Em palestra realizada na Universidade do Estado da Flórida (FSU), nesta quarta-feira (17), a ex-ministra do Meio Ambiente Marina Silva falou sobre a ideia de crise civilizatória — um conjunto de crises que vivemos em diversas áreas — e sobre os desafios para a conservação da Amazônia nesse contexto.

Com diversos departamentos envolvidos, o encontro foi mediado pela Dra. Tanu Kohli, do Centro de Engajamento Global da FSU, e pelo editor e fundador da Amazônia Latitude Marcos Colón, que lidera o programa de Português na universidade.

“Por conta de nossa missão e visão, estamos muito animados por recebermos Marina Silva aqui na universidade. Estamos honrados em tê-la conosco e ansiosos para aprender a partir do seu trabalho de uma vida inteira pelos direitos humanos e a favor do meio ambiente, disse Kohli.

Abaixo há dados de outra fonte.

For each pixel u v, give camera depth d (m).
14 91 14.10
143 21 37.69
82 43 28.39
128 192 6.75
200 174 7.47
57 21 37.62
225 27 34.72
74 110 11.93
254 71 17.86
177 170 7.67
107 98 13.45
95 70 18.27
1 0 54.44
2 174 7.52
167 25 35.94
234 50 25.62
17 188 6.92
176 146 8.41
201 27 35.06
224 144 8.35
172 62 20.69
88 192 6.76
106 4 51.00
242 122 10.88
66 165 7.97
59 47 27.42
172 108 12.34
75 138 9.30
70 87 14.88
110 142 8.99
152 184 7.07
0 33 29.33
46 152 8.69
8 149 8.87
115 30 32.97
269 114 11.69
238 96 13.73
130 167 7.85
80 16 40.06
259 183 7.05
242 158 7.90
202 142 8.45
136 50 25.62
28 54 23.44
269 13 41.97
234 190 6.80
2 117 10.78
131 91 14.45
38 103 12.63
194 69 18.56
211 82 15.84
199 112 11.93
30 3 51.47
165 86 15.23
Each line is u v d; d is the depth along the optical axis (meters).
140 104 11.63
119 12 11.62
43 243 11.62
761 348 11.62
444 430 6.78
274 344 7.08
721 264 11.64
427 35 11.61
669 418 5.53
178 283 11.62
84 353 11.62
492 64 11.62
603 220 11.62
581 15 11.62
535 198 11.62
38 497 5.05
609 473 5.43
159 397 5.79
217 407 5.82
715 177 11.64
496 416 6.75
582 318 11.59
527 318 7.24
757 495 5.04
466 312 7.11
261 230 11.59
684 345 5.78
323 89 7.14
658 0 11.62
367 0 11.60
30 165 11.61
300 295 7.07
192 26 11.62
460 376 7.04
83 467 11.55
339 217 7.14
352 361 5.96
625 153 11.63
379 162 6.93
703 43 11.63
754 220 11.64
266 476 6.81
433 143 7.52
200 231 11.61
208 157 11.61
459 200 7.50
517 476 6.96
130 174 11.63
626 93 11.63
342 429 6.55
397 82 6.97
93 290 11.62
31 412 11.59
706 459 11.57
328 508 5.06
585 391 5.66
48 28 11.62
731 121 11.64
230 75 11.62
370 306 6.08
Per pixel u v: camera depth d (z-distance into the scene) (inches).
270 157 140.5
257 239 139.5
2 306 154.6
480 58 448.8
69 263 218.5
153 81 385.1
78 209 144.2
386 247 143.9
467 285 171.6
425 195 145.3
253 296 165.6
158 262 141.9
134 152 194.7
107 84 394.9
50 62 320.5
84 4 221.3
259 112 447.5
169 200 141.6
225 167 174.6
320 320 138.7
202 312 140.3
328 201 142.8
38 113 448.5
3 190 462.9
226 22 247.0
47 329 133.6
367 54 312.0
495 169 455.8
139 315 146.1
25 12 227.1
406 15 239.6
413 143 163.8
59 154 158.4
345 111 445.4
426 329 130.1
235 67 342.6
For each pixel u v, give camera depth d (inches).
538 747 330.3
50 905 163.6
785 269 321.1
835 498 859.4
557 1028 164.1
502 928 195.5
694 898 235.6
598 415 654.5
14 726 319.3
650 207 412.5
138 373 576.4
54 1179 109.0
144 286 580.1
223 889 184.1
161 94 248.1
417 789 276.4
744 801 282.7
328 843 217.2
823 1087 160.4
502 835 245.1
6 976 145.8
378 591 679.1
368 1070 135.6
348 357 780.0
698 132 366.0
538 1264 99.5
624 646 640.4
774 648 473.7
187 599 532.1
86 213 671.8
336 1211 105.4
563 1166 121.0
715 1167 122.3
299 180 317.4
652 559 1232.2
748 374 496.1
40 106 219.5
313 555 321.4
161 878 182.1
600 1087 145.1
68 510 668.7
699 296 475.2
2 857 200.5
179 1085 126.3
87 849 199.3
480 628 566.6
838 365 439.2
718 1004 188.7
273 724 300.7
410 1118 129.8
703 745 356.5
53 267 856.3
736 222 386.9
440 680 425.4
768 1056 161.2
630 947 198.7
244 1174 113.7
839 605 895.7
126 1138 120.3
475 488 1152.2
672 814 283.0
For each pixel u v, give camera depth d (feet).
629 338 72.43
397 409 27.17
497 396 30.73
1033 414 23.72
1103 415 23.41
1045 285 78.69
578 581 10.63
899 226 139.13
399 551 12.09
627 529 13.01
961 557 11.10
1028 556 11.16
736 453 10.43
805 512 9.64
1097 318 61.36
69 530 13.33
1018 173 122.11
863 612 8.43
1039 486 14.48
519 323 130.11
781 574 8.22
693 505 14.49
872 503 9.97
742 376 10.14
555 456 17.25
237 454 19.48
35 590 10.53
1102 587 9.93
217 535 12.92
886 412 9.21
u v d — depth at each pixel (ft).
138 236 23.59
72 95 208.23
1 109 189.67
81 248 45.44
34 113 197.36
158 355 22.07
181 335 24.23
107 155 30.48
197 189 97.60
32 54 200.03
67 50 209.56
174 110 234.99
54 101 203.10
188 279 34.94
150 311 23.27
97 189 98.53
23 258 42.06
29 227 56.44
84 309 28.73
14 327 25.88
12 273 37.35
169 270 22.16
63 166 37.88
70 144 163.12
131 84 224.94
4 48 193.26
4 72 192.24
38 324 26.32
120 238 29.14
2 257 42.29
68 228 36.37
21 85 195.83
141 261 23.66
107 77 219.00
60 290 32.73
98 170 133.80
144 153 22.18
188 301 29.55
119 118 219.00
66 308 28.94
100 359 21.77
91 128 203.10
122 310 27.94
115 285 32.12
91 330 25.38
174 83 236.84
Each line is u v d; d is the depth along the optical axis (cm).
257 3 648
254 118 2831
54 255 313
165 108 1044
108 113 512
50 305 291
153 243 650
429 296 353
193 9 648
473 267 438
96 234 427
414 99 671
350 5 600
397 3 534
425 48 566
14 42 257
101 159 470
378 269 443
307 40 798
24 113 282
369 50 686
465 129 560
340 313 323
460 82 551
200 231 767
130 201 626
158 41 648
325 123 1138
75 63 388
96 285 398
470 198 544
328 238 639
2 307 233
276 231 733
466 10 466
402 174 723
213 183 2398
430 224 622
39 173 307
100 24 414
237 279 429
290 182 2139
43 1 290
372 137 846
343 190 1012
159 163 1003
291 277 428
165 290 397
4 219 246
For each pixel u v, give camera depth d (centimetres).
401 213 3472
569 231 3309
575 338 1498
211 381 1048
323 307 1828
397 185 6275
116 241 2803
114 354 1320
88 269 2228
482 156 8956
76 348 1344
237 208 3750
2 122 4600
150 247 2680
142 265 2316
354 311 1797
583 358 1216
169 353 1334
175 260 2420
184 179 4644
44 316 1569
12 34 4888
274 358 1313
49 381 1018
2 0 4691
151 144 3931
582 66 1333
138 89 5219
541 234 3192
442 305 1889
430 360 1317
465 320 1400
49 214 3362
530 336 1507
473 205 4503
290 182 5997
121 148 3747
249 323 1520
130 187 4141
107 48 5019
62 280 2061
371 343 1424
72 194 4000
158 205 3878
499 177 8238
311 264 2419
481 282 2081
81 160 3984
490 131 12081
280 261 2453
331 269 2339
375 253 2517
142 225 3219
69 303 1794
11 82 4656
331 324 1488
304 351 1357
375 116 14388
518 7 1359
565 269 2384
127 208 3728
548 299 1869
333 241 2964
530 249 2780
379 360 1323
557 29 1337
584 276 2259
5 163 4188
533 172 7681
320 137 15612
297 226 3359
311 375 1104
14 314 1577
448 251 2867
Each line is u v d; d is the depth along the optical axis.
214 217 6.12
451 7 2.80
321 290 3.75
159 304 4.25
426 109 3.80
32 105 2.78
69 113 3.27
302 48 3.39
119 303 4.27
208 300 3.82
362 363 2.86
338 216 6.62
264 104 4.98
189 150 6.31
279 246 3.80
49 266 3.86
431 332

O deslocamento para o ser, iniciou Marina, é a proposta de outro caminho no movimento constante da raça humana pela plenitude e pelo desenvolvimento de suas capacidades. Forjada a partir do consumo, de ter coisas, a felicidade na visão do Ocidente está destinada a exaurir o planeta e as formas de vida para além da humana.

“Vivemos sob a égide de uma visão de mundo, de um ideal identificatório, cujo sentido de felicidade está associado ao consumo. Antes de tudo isso, a humanidade se orientava pelo ideal do ser. Se você olha para a história, os gregos queriam ser sábios e livres. Os romanos queriam ser fortes. Os egípcios, imortais. Na idade média, as pessoas queriam ser santas. O grande ideal identificatório das pessoas era o do ser.”.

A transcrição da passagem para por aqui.